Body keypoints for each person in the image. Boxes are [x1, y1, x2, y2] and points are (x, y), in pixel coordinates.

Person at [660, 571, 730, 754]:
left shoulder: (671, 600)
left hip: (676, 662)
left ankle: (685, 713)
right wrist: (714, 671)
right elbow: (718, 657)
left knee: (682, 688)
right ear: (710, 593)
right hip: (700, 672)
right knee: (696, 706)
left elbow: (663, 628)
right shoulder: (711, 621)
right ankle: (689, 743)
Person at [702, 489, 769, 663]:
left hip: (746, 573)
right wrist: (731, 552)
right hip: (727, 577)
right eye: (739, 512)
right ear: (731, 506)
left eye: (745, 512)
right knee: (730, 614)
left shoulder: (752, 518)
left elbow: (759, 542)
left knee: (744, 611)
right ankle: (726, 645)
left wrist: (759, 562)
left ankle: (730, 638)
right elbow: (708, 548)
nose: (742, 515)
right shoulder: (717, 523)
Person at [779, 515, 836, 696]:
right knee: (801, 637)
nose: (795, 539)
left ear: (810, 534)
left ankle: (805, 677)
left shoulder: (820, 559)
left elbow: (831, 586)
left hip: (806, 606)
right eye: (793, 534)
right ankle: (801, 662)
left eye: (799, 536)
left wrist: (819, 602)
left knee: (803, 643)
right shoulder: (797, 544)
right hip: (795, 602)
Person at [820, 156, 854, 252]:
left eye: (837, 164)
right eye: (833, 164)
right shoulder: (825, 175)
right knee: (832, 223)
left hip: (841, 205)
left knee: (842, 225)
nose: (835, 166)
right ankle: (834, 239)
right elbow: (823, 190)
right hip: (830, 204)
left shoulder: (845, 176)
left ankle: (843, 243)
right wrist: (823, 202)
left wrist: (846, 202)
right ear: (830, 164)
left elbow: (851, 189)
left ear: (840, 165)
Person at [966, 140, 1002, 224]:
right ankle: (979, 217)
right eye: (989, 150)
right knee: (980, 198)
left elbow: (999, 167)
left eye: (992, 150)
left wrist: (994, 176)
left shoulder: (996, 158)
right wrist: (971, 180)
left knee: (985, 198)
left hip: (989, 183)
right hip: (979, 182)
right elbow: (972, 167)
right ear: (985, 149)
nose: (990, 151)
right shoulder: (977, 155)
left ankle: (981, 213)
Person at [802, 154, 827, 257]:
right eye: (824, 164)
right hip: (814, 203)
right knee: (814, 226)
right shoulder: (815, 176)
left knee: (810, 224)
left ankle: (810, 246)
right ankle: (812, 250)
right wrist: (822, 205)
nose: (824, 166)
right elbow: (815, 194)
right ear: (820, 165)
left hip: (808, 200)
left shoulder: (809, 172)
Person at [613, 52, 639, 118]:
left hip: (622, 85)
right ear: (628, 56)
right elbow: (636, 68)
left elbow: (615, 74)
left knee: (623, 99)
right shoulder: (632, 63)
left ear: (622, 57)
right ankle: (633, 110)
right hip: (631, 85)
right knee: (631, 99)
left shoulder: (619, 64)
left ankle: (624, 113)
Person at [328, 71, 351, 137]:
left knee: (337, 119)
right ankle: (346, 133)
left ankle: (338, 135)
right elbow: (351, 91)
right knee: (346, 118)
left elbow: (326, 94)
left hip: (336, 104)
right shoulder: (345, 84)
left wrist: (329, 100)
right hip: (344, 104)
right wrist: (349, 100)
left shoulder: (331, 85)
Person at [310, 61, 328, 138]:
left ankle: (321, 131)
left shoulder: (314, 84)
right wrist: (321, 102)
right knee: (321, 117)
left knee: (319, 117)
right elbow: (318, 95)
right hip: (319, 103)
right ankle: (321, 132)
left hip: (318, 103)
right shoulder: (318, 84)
# # # #
Repeat the data precisely, line by line.

Body keypoints for each person in the image. Boxes are [x1, y1, x2, y2] and points are (x, y), in pixel coordinates.

Person at [660, 571, 730, 754]:
left shoulder: (671, 600)
left hip: (676, 662)
left ankle: (685, 713)
right wrist: (714, 671)
right elbow: (718, 657)
left knee: (682, 688)
right ear: (710, 593)
right hip: (700, 672)
right knee: (696, 706)
left elbow: (663, 628)
right shoulder: (711, 621)
right ankle: (689, 743)
Person at [702, 489, 769, 663]:
left hip: (746, 573)
right wrist: (731, 552)
right hip: (727, 577)
right eye: (739, 512)
right ear: (731, 506)
left eye: (745, 512)
right knee: (730, 614)
left shoulder: (752, 518)
left elbow: (759, 542)
left knee: (744, 611)
right ankle: (726, 645)
left wrist: (759, 562)
left ankle: (730, 638)
right elbow: (708, 548)
nose: (742, 515)
right shoulder: (717, 523)
Person at [779, 515, 836, 696]:
right knee: (801, 637)
nose: (795, 539)
left ear: (810, 534)
left ankle: (805, 677)
left shoulder: (820, 559)
left elbow: (831, 586)
left hip: (806, 606)
right eye: (793, 534)
right ankle: (801, 662)
left eye: (799, 536)
left wrist: (819, 602)
left knee: (803, 643)
right shoulder: (797, 544)
right hip: (795, 602)
Person at [820, 156, 854, 252]:
left eye: (837, 164)
right eye: (833, 164)
right shoulder: (825, 175)
right knee: (832, 223)
left hip: (841, 205)
left knee: (842, 225)
nose: (835, 166)
right ankle: (834, 239)
right elbow: (823, 190)
right hip: (830, 204)
left shoulder: (845, 176)
left ankle: (843, 243)
right wrist: (823, 202)
left wrist: (846, 202)
right ear: (830, 164)
left elbow: (851, 189)
left ear: (840, 165)
Person at [966, 140, 1002, 224]:
right ankle: (979, 217)
right eye: (989, 150)
right knee: (980, 198)
left elbow: (999, 167)
left eye: (992, 150)
left wrist: (994, 176)
left shoulder: (996, 158)
right wrist: (971, 180)
left knee: (985, 198)
left hip: (989, 183)
right hip: (979, 182)
right elbow: (972, 167)
right ear: (985, 149)
nose: (990, 151)
right shoulder: (977, 155)
left ankle: (981, 213)
Person at [802, 154, 827, 257]:
right eye: (824, 164)
right hip: (814, 203)
right knee: (814, 226)
right shoulder: (815, 176)
left knee: (810, 224)
left ankle: (810, 246)
right ankle: (812, 250)
right wrist: (822, 205)
nose: (824, 166)
right elbow: (815, 194)
right ear: (820, 165)
left hip: (808, 200)
left shoulder: (809, 172)
Person at [613, 52, 639, 118]:
left hip: (622, 85)
right ear: (628, 56)
right elbow: (636, 68)
left elbow: (615, 74)
left knee: (623, 99)
right shoulder: (632, 63)
left ear: (622, 57)
right ankle: (633, 110)
right hip: (631, 85)
right knee: (631, 99)
left shoulder: (619, 64)
left ankle: (624, 113)
Person at [328, 71, 351, 137]:
left knee: (337, 119)
right ankle: (346, 133)
left ankle: (338, 135)
right elbow: (351, 91)
right knee: (346, 118)
left elbow: (326, 94)
left hip: (336, 104)
right shoulder: (345, 84)
left wrist: (329, 100)
right hip: (344, 104)
right wrist: (349, 100)
left shoulder: (331, 85)
Person at [310, 61, 328, 138]:
left ankle: (321, 131)
left shoulder: (314, 84)
right wrist: (321, 102)
right knee: (321, 117)
left knee: (319, 117)
right elbow: (318, 95)
right hip: (319, 103)
right ankle: (321, 132)
left hip: (318, 103)
right shoulder: (318, 84)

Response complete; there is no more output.